Bei einer abweichenden Steuerfestsetzung aus Billigkeitsgründen nach § 163 Satz 1 AO steht der Finanzverwaltung Ermessen zu, das seitens des erkennendas Finanzgerichts nur im Rahmen der Vorgaben des § 102 FGO überprüft werden kann. Das beklagte Finanzamt hat zwar eine Billigkeitsentscheidung zu den streitigen Umsatzsteuern getroffen, indem es sowohl in der ablehnenden Entscheidung vom 10.03.2011 als auch in der dazu ergangenen Einspruchsentscheidung auch Billigkeitserwägungen angestellt hat – indem es sich hinsichtlich der streitigen Umsatzsteuerfestsetzungen 2001 – 2004 mit Nichtbeanstandungs- und Übergangsregelungen des BMF auseinandergesetzt hat, die ihrerseits grundsätzlich nur in einem Billigkeitsverfahren berücksichtigt werden können. Dass die jeweiligen Rechnungen hier unschwer auch schon in den streitigen Veranlagungszeiträumen berichtigt werden konnten, weil zu keinem Zeitpunkt eine Gefährdung des Steueraufkommens bestand, blieb allerdings außer Betracht – begründet jedoch aus Sicht des erkennendas Finanzgerichts gar eine Ermessensreduzierung auf Null7 – nämlich auf Herabsetzung der streitigen Umsatzsteuer 2001 – 2004 um die hinsichtlich der Fälle des “Sale-and-Mietkauf-back” und der Fälle des “Bestelleintritts” vom beklagten Finanzamt angenommenen Mehrsteuern.

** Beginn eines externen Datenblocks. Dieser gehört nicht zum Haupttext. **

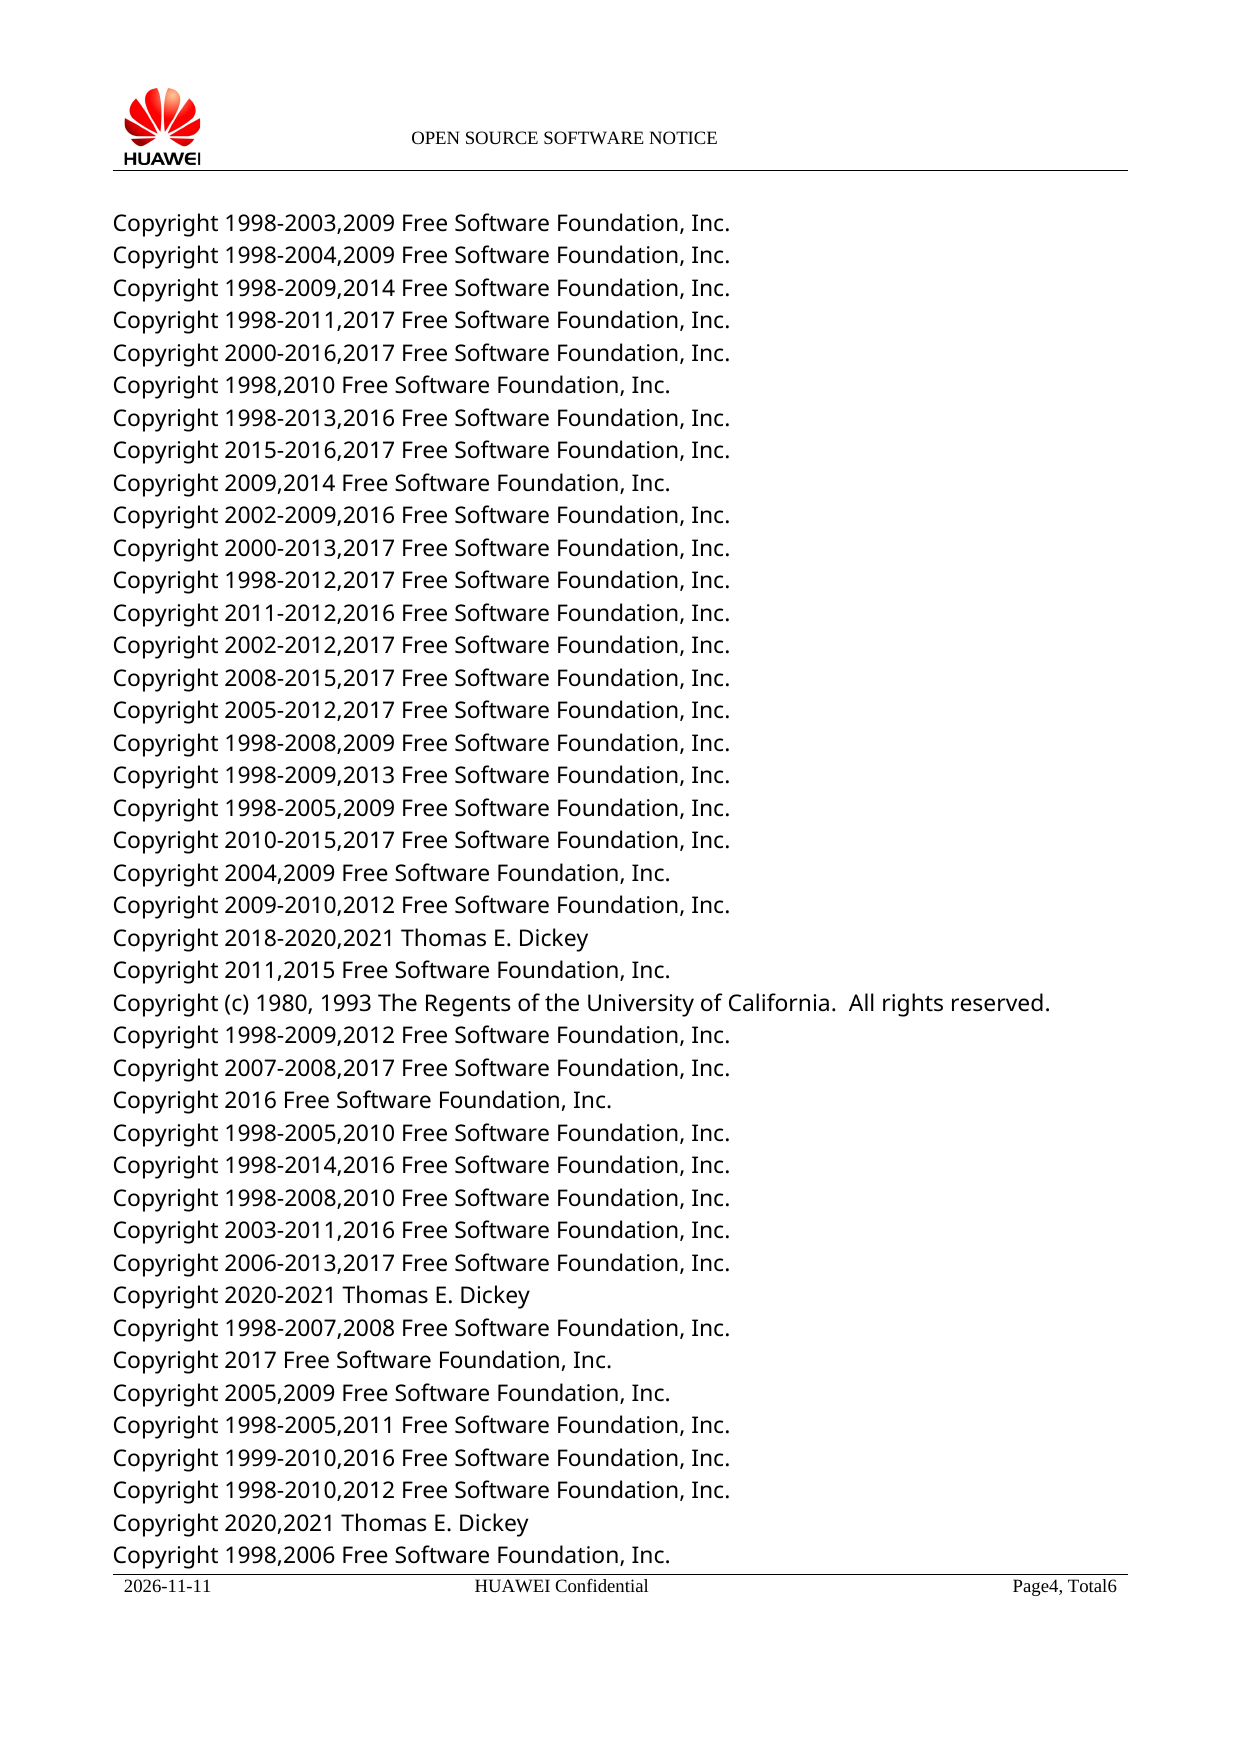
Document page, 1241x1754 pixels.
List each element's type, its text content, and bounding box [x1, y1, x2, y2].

picture [124, 88, 201, 165]
text Copyright 2001-2003,2017 Free Software Foundation, Inc. Copyright 2001-2011,2012 Free Software Foundation, Inc. Copyright 2017,2018 Free Software Foundation, Inc. Copyright 2006-2016,2017 Free Software Foundation, Inc. Copyright 2012 Free Software Foundation, Inc. Copyright 1998-2001,2009 Free Software Foundation, Inc. Copyright 2007-2010,2011 Free Software Foundation, Inc. Copyright 1998-2001,2017 Free Software Foundation, Inc. Copyright 1998-2005,2012 Free Software Foundation, Inc. Copyright (c) 1980, 1991, 1993 The Regents of the University of California. All rights reserved. Copyright 2000,2003 Free Software Foundation, Inc. Copyright 2003-2005,2008 Free Software Foundation, Inc. Copyright 2002-2016,2017 Free Software Foundation, Inc. Copyright 2012-2013,2016 Free Software Foundation, Inc. Copyright 2002-2010,2017 Free Software Foundation, Inc. Copyright 1998-2009,2017 Free Software Foundation, Inc. Copyright 2007-2008,2009 Free Software Foundation, Inc. Copyright 1998 Free Software Foundation, Inc. Copyright 2021 Thomas E. Dickey Copyright 2018-2019,2020 Thomas E. Dickey Copyright 2000-2012,2017 Free Software Foundation, Inc. Copyright 2004-2009,2016 Free Software Foundation, Inc. Copyright 1998-2010,2011 Free Software Foundation, Inc. Copyright 2009-2013,2017 Free Software Foundation, Inc. Copyright 2006-2011,2013 Free Software Foundation, Inc. Copyright 1998-2009,2011 Free Software Foundation, Inc. Copyright 2002-2014,2017 Free Software Foundation, Inc. Copyright 1998-2007,2009 Free Software Foundation, Inc. Copyright 2014,2015 Free Software Foundation, Inc. Copyright 2010-2014,2016 Free Software Foundation, Inc. Copyright 2009-2012,2014 Free Software Foundation, Inc. Copyright 2020 Thomas E. Dickey Copyright 2009-2016,2017 Free Software Foundation, Inc. Copyright 1998-2002,2012 Free Software Foundation, Inc. Copyright 1998-2016,2017 Free Software Foundation, Inc. Copyright 2003-2012,2014 Free Software Foundation, Inc. Copyright 1998-2002,2006 Free Software Foundation, Inc. Copyright 1998-2010,2016 Free Software Foundation, Inc. Copyright 2010 Free Software Foundation, Inc. Copyright 2003-2013,2017 Free Software Foundation, Inc. Copyright 2013-2014,2016 Free Software Foundation, Inc. Copyright 2016,2017 Free Software Foundation, Inc. Copyright 1998-2014,2015 Free Software Foundation, Inc. Copyright 2002-2010,2014 Free Software Foundation, Inc. Copyright 1998-2019,2020 Free Software Foundation, Inc. Copyright 2002-2010,2016 Free Software Foundation, Inc. Copyright 2004-2011,2012 Free Software Foundation, Inc. Copyright 2008-2010,2017 Free Software Foundation, Inc. Copyright 1998-2009,2016 Free Software Foundation, Inc. Copyright 2010,2012 Free Software Foundation, Inc. Copyright 2008-2012,2016 Free Software Foundation, Inc. Copyright 2001-2015,2017 Free Software Foundation, Inc. Copyright 2002-2011,2016 Free Software Foundation, Inc. Copyright 1999-2011,2017 Free Software Foundation, Inc. Copyright 2011-2014,2017 Free Software Foundation, Inc. Copyright 2007-2013,2017 Free Software Foundation, Inc. Copyright 1999-2008,2010 Free Software Foundation, Inc. Copyright 1998-2017,2018 Free Software Foundation, Inc. Copyright 2001-2016,2017 Free Software Foundation, Inc. Copyright 2018,2020 Thomas E. Dickey Copyright 1998-2004,2012 Free Software Foundation, Inc. Copyright 2002-2009,2011 Free Software Foundation, Inc. Copyright 2003-2006,2010 Free Software Foundation, Inc. Copyright 1998-2004,2010 Free Software Foundation, Inc. Copyright 1998-2012,2016 Free Software Foundation, Inc. Copyright 1998-2012,2015 Free Software Foundation, Inc. Copyright 2004-2011,2016 Free Software Foundation, Inc. Copyright 2002-2015,2016 Free Software Foundation, Inc. Copyright 2003-2014,2017 Free Software Foundation, Inc. Copyright 1998-2007,2013 Free Software Foundation, Inc. Copyright 2002-2011,2012 Free Software Foundation, Inc. Copyright (c) 1992, 1993 The Regents of the University of California. All rights reserved. Copyright 2000-2010,2013 Free Software Foundation, Inc. Copyright 2019-2020,2021 Thomas E. Dickey Copyright 2007-2011,2017 Free Software Foundation, Inc. Copyright 1998-2010,2015 Free Software Foundation, Inc. Copyright 1998-2003,2005 Free Software Foundation, Inc. Copyright 2003 Free Software Foundation, Inc. Copyright 1998-2014,2017 Free Software Foundation, Inc. Copyright 2005-2016,2017 Free Software Foundation, Inc. Copyright 1998-2006,2009 Free Software Foundation, Inc. Copyright 1998-2015,2016 Free Software Foundation, Inc. Copyright 1998-2010,2017 Free Software Foundation, Inc. Copyright 1998-2006,2008 Free Software Foundation, Inc. Copyright 1998-2011,2015 Free Software Foundation, Inc. Copyright 2007-2010,2017 Free Software Foundation, Inc. Copyright 2008-2010,2014 Free Software Foundation, Inc. Copyright 1999-2012,2013 Free Software Foundation, Inc. Copyright 1999-2013,2017 Free Software Foundation, Inc. Copyright 2018-2019-2020,2021 Thomas E. Dickey Copyright 1999-2009,2011 Free Software Foundation, Inc. Copyright 1998-2009,2010 Free Software Foundation, Inc. Copyright 2007-2012,2017 Free Software Foundation, Inc. Copyright 1998-2007,2010 Free Software Foundation, Inc. Copyright 1998-2000,2009 Free Software Foundation, Inc. Copyright 1998-2012,2014 Free Software Foundation, Inc. Copyright 2002-2007,2009 Free Software Foundation, Inc. Copyright 2012,2013 Free Software Foundation, Inc. Copyright 1998-2002,2003 Free Software Foundation, Inc. Copyright 1998-2011,2012 Free Software Foundation, Inc. Copyright 2008-2016,2017 Free Software Foundation, Inc. Copyright 2007-2015,2017 Free Software Foundation, Inc. Copyright 2014,2017 Free Software Foundation, Inc. Copyright 1998-2003,2009 Free Software Foundation, Inc. Copyright 1998-2004,2009 Free Software Foundation, Inc. Copyright 1998-2009,2014 Free Software Foundation, Inc. Copyright 1998-2011,2017 Free Software Foundation, Inc. Copyright 2000-2016,2017 Free Software Foundation, Inc. Copyright 1998,2010 Free Software Foundation, Inc. Copyright 1998-2013,2016 Free Software Foundation, Inc. Copyright 2015-2016,2017 Free Software Foundation, Inc. Copyright 2009,2014 Free Software Foundation, Inc. Copyright 2002-2009,2016 Free Software Foundation, Inc. Copyright 2000-2013,2017 Free Software Foundation, Inc. Copyright 1998-2012,2017 Free Software Foundation, Inc. Copyright 2011-2012,2016 Free Software Foundation, Inc. Copyright 2002-2012,2017 Free Software Foundation, Inc. Copyright 2008-2015,2017 Free Software Foundation, Inc. Copyright 2005-2012,2017 Free Software Foundation, Inc. Copyright 1998-2008,2009 Free Software Foundation, Inc. Copyright 1998-2009,2013 Free Software Foundation, Inc. Copyright 1998-2005,2009 Free Software Foundation, Inc. Copyright 2010-2015,2017 Free Software Foundation, Inc. Copyright 2004,2009 Free Software Foundation, Inc. Copyright 2009-2010,2012 Free Software Foundation, Inc. Copyright 2018-2020,2021 Thomas E. Dickey Copyright 2011,2015 Free Software Foundation, Inc. Copyright (c) 1980, 1993 The Regents of the University of California. All rights reserved. Copyright 1998-2009,2012 Free Software Foundation, Inc. Copyright 2007-2008,2017 Free Software Foundation, Inc. Copyright 2016 Free Software Foundation, Inc. Copyright 1998-2005,2010 Free Software Foundation, Inc. Copyright 1998-2014,2016 Free Software Foundation, Inc. Copyright 1998-2008,2010 Free Software Foundation, Inc. Copyright 2003-2011,2016 Free Software Foundation, Inc. Copyright 2006-2013,2017 Free Software Foundation, Inc. Copyright 2020-2021 Thomas E. Dickey Copyright 1998-2007,2008 Free Software Foundation, Inc. Copyright 2017 Free Software Foundation, Inc. Copyright 2005,2009 Free Software Foundation, Inc. Copyright 1998-2005,2011 Free Software Foundation, Inc. Copyright 1999-2010,2016 Free Software Foundation, Inc. Copyright 1998-2010,2012 Free Software Foundation, Inc. Copyright 2020,2021 Thomas E. Dickey Copyright 1998,2006 Free Software Foundation, Inc. Copyright 1998-2003,2017 Free Software Foundation, Inc. Copyright 2005-2017,2018 Free Software Foundation, Inc. Copyright 1998-2013,2014 Free Software Foundation, Inc. Copyright 2000-2008,2012 Free Software Foundation, Inc. Copyright 2003-2016,2017 Free Software Foundation, Inc. Copyright 1999-2016,2017 Free Software Foundation, Inc. Copyright 1998-2006,2010 Free Software Foundation, Inc. Copyright 2007-2009,2016 Free Software Foundation, Inc. Copyright 2010-2013,2017 Free Software Foundation, Inc. Copyright 1998-2000,2008 Free Software Foundation, Inc. Copyright 2001-2008,2012 Free Software Foundation, Inc. Copyright 2019,2020 Thomas E. Dickey Copyright 1998-2010,2013 Free Software Foundation, Inc. Copyright 1998-2000,2001 Free Software Foundation, Inc. Copyright 2015,2016 Free Software Foundation, Inc. Copyright 2006-2017,2018 Free Software Foundation, Inc. Copyright 2003-2006,2009 Free Software Foundation, Inc. Copyright 2007-2014,2015 Free Software Foundation, Inc. Copyright 2007-2009,2018 Free Software Foundation, Inc. Copyright 2007-2014,2017 Free Software Foundation, Inc. Copyright 2006-2012,2017 Free Software Foundation, Inc. Copyright 2002-2015,2017 Free Software Foundation, Inc. Copyright 1998-2012,2013 Free Software Foundation, Inc. Copyright 2002-2006,2017 Free Software Foundation, Inc. Copyright 1998-2013,2015 Free Software Foundation, Inc. Copyright 2004-2010,2016 Free Software Foundation, Inc. Copyright 2001-2013,2017 Free Software Foundation, Inc. Copyright 2009-2010,2011 Free Software Foundation, Inc. Copyright 1999-2011,2012 Free Software Foundation, Inc. Copyright 2000-2011,2016 Free Software Foundation, Inc. Copyright 2011,2014 Free Software Foundation, Inc. Copyright 1998-2005,2017 Free Software Foundation, Inc. Copyright 1999-2004,2005 Free Software Foundation, Inc. Copyright 1998-2008,2012 Free Software Foundation, Inc. Copyright 2008-2014,2017 Free Software Foundation, Inc. Copyright 1998-2013,2017 Free Software Foundation, Inc. Copyright 1998-2015,2017 Free Software Foundation, Inc. [112, 206, 1128, 1571]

Finanzgericht Düsseldorf, Urteil vom 28. Oktober 2015 – 5 K 4098/11 U, AO

  1. BFH, Urteil vom vom 09.02.2006 ä- V R 22/03, BStBl II 2006, 727
  2. BFH, Urteil vom 08.03.2001 – V R 61/97, BFH/NV 2001, 998 und Beschluss vom 25.04.2002 – V B 73/01, BStBl II 2004, 343
  3. BFH, Beschluss vom 30.08.1999 – X B 67/99, BFH/NV 2000, 301
  4. BFH, Beschluss vom 21.01.1982 – VIII B 94/79, BStBl II 1982, 307
  5. vgl. dazu BFH, Urteil vom 08.03.2001 – V R 61/96, a.a.O.
  6. BFH, Urteile vom 12.06.1996 – II R 71/94, BFH/NV 1996, 873; und vom 12.11.1997 – XI R 22/97, BFH/NV 1998, 418
  7. vgl. dazu BFH, Beschluss vom 25.04.2002 – V B 73/01, a.a.O.